* Task 1
Condense the paragraph beginning "Before the workshop, Rother crowdsourced fabric" in the article on queer quilting below, keeping its main facts.
* Task 2
Write what comes next in the article on queer quilting, picking up after its final sentence.

* Quoted passage
§ §

A non-binary person in a red bandana and mask sits works at a sewing machine. To their right, a white man in glasses also works at a working machine.
Lina Tran
Cedar Meik (left) and Dale Shidler (right) work on their quilting projects.

Digging through boxes of colorful fabric, Cedar Meik, a sophomore at the Milwaukee Institute of Art and Design, was drawn to textures and patterns. They picked a funky mustard one.

“This is a yellow mustard pinwheel pattern that I was really drawn to,” said Meik, who first learned to quilt from their mother and grandmother. “My favorite quilt as a child was this pinwheel quilt my mom made for me.”

a table holds several small pieces of quilts to show different striped and checkerboard patterns
Lina Tran
Rother provides quilt samples for students to examine.

Meik was one of the students participating in a recent workshop on queer quilting, held in MIAD’s textiles lab. Quilting has long been an art form for storytelling. Milwaukee-based artist and quilter Grace Rother, who led the workshop, is building on that tradition by exploring her identity as a queer person through quilts.

Before the workshop, Rother crowdsourced fabric in an online callout to fellow queer quilters all over the country. One donor sent a piece of botanically dyed organic cotton cloth from a Maine sheep farm run by a lesbian couple in their 80s. “This fabric has a long history!” they wrote.

The idea was, connect the students with other queer artists. “I wanted everybody in the workshop to feel supported by a greater queer community,” Rother said. “Most of my work is with significant fabrics. I wanted to bring a little bit of that magic and spell making.”

By “significant,” Rother means the fabric once belonged to people in her life. That’s just one way to infuse quilts with meaning. In the language of quilts, there’s also color, symbols and patterns.

Rother considers quilts to be archives that carry stories about who made them, when and where. Historically, there’s not a lot of queer representation in quilting. Not because queer people weren’t quilting, she said, but because it wasn’t safe to make a record of it.

§ §

* Data records
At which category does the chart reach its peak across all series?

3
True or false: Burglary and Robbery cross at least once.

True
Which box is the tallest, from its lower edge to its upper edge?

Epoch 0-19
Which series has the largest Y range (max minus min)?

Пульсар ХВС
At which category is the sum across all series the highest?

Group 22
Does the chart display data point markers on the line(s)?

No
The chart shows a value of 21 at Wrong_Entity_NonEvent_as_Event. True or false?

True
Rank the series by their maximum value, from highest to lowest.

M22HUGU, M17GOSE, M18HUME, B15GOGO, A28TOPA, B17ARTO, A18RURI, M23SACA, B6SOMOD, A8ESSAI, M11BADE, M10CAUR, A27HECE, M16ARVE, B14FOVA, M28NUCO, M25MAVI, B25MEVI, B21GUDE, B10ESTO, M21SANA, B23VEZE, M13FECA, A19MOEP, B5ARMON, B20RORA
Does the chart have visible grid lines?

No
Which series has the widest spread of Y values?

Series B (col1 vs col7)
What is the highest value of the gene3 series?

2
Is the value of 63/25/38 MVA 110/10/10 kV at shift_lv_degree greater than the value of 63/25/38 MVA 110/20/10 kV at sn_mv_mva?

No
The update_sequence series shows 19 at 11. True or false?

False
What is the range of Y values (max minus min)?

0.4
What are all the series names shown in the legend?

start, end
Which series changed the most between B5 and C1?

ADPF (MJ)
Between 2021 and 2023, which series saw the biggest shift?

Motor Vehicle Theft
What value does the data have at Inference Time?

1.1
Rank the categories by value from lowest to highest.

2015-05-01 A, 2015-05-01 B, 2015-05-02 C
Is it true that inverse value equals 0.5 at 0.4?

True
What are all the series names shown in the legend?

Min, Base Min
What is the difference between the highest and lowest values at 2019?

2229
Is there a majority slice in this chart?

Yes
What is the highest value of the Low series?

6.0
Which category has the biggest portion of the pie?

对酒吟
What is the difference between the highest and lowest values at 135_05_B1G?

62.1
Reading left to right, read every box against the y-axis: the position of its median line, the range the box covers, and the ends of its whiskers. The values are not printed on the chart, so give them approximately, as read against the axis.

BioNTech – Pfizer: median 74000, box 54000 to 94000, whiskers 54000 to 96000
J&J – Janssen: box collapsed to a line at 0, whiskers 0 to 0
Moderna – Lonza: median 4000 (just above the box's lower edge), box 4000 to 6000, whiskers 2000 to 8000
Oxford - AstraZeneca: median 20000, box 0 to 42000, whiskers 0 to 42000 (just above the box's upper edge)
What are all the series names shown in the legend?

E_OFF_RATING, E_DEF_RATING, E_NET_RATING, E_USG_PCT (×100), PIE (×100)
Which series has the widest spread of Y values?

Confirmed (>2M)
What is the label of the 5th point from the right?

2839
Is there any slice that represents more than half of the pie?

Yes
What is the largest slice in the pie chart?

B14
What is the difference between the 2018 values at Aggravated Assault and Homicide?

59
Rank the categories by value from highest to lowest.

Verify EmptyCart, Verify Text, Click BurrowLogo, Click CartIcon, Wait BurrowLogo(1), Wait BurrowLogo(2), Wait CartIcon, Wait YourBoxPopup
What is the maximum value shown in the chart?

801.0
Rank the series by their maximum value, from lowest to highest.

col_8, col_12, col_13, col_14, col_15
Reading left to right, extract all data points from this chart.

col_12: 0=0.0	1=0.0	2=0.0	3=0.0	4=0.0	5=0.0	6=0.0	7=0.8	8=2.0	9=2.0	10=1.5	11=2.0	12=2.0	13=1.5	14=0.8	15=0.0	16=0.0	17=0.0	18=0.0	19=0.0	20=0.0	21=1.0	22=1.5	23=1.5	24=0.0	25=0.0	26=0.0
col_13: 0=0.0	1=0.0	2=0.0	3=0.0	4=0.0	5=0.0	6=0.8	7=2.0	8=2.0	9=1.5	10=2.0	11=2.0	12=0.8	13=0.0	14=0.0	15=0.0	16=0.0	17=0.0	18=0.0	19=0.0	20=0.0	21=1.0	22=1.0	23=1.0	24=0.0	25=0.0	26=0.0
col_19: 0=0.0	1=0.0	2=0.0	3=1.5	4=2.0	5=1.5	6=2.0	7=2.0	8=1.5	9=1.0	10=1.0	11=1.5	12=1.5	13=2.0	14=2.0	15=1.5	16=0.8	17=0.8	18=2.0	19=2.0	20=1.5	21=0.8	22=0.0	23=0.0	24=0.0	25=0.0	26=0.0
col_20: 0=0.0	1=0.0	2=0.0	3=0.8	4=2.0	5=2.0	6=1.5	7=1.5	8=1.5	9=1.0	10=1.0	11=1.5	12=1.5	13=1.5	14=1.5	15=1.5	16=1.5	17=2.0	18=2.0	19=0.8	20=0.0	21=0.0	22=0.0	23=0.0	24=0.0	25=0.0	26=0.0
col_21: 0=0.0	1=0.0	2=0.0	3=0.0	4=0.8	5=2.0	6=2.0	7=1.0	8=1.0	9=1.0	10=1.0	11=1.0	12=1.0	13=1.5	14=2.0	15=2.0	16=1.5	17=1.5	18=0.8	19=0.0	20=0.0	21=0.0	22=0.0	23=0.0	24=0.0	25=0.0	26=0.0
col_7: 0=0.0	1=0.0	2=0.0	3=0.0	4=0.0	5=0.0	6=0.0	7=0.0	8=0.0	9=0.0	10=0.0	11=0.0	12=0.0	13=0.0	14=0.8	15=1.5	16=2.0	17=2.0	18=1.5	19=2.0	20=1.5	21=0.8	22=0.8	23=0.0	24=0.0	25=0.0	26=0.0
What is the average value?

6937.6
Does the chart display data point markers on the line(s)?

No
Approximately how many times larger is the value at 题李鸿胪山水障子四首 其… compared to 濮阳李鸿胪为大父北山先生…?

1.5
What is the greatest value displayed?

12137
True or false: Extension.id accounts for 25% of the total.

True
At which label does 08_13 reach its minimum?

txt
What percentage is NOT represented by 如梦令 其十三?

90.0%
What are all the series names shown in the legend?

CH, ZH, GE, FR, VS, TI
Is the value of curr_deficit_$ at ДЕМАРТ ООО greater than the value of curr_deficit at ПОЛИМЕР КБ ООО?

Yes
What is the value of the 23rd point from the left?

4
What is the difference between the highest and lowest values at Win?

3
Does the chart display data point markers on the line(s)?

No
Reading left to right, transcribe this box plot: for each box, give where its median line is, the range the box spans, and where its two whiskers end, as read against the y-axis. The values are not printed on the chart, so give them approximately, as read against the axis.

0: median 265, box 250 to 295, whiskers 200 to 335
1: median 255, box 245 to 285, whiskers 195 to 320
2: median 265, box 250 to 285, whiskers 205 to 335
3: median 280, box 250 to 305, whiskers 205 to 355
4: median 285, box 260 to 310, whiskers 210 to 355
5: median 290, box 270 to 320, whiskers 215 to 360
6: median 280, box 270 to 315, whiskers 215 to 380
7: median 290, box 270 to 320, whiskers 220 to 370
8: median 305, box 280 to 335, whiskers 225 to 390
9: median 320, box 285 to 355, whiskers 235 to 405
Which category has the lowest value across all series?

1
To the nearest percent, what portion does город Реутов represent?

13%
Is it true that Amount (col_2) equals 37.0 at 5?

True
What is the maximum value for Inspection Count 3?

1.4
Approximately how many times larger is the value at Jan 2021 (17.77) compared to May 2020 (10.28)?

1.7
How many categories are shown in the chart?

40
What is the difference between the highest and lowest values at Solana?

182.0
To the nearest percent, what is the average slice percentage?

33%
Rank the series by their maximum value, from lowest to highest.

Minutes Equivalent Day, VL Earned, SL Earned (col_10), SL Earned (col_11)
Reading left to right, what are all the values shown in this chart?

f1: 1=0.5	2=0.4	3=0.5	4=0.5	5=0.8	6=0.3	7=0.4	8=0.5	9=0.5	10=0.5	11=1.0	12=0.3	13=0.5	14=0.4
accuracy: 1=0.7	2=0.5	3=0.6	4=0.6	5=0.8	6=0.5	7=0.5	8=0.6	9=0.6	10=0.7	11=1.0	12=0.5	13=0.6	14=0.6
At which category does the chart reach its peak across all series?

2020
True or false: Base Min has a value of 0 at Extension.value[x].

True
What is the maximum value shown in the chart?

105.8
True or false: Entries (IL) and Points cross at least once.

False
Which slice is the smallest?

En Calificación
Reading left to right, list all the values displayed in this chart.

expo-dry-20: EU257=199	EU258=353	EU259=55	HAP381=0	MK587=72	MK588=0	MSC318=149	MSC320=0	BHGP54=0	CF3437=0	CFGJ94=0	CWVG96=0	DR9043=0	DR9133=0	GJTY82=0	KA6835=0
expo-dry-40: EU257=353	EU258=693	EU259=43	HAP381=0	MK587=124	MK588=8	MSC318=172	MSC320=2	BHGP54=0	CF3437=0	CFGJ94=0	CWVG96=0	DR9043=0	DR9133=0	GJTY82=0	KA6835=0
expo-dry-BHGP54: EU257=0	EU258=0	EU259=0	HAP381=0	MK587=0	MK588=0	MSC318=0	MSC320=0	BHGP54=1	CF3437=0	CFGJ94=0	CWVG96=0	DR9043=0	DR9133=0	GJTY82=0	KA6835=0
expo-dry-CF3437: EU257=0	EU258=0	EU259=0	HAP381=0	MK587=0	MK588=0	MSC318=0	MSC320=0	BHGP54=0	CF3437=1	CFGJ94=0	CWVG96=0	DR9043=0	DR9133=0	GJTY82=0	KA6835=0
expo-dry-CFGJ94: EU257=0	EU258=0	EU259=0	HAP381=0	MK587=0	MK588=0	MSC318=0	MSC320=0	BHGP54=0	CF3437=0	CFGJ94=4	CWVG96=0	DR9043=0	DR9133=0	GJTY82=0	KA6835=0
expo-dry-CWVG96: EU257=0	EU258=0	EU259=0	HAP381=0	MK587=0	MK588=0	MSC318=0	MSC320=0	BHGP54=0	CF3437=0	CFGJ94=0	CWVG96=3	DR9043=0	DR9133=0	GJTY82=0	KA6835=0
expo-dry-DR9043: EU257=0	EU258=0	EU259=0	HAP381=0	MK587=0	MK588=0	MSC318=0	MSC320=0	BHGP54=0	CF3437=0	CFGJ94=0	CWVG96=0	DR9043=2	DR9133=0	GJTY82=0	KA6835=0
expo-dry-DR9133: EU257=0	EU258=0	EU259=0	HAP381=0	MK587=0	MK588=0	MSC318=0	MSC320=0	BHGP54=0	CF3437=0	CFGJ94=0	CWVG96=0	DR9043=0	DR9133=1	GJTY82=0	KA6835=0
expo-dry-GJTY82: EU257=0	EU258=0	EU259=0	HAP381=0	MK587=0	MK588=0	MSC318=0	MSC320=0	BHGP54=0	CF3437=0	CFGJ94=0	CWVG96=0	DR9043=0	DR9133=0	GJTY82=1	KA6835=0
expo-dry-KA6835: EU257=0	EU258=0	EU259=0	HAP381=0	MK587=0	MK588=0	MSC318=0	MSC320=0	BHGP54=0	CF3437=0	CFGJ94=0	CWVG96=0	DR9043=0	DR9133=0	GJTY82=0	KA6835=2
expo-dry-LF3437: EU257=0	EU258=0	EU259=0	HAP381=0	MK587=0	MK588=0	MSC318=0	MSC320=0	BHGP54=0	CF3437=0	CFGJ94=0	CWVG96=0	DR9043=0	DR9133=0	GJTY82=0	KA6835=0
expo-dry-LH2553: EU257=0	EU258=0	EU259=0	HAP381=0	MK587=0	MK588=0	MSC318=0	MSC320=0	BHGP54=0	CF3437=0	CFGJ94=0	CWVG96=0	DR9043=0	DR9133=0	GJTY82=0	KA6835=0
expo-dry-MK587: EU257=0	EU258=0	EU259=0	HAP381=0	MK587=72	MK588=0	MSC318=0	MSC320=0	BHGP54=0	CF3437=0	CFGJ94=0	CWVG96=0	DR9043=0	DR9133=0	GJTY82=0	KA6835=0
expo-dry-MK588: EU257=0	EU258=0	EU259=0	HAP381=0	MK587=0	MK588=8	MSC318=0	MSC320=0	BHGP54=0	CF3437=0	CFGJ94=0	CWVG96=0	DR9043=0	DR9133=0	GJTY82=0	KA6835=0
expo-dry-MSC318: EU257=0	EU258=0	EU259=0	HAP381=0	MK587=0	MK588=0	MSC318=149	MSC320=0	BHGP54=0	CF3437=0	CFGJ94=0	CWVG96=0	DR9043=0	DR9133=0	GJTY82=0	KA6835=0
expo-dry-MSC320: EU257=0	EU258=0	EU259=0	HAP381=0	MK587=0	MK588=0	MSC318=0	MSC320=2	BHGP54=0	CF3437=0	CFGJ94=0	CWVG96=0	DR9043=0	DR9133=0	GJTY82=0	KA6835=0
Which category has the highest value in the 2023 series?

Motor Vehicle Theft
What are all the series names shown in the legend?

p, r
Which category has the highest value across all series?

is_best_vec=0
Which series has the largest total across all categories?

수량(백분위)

§ §

* Result 1
Before the workshop, Rother posted an online callout asking queer quilters across the country to donate fabric. One donor sent botanically dyed organic cotton cloth from a Maine sheep farm run by a lesbian couple in their 80s and noted that the fabric had a long history.

* Result 2
A woman in glasses and a beanie and oversized shirt stands at an iron. Several young people watch as she demonstrates pressing open a seam.
Lina Tran
Rother demonstrates how to press seams when quilting.

“That history has not been recorded for us,” Rother told students. “Which means that it’s our responsibility now to create that representation for future generations, which is what we’re doing with our quilt-making.”

Seated in a circle, participants brainstormed issues and values they link to their queer identities. Things to explore through art, such as health, joy and bodily autonomy.

“Loving who you want to love?” one student suggested. Rother nodded, adding it to the growing list.

Quilting has a long history of narrative, and even protest. Dale Shidler teaches graphic design at MIAD and joined the workshop. He shared memories of going to the 1987 March on Washington for Lesbian and Gay Rights.

“I was recently out of the closet,” said Shidler, who was a part of a Brethren Mennonite gay and lesbian support group, a community with longstanding quilting traditions. “A group of us went to the March on Washington and as part of that, it was to see the AIDS quilt.”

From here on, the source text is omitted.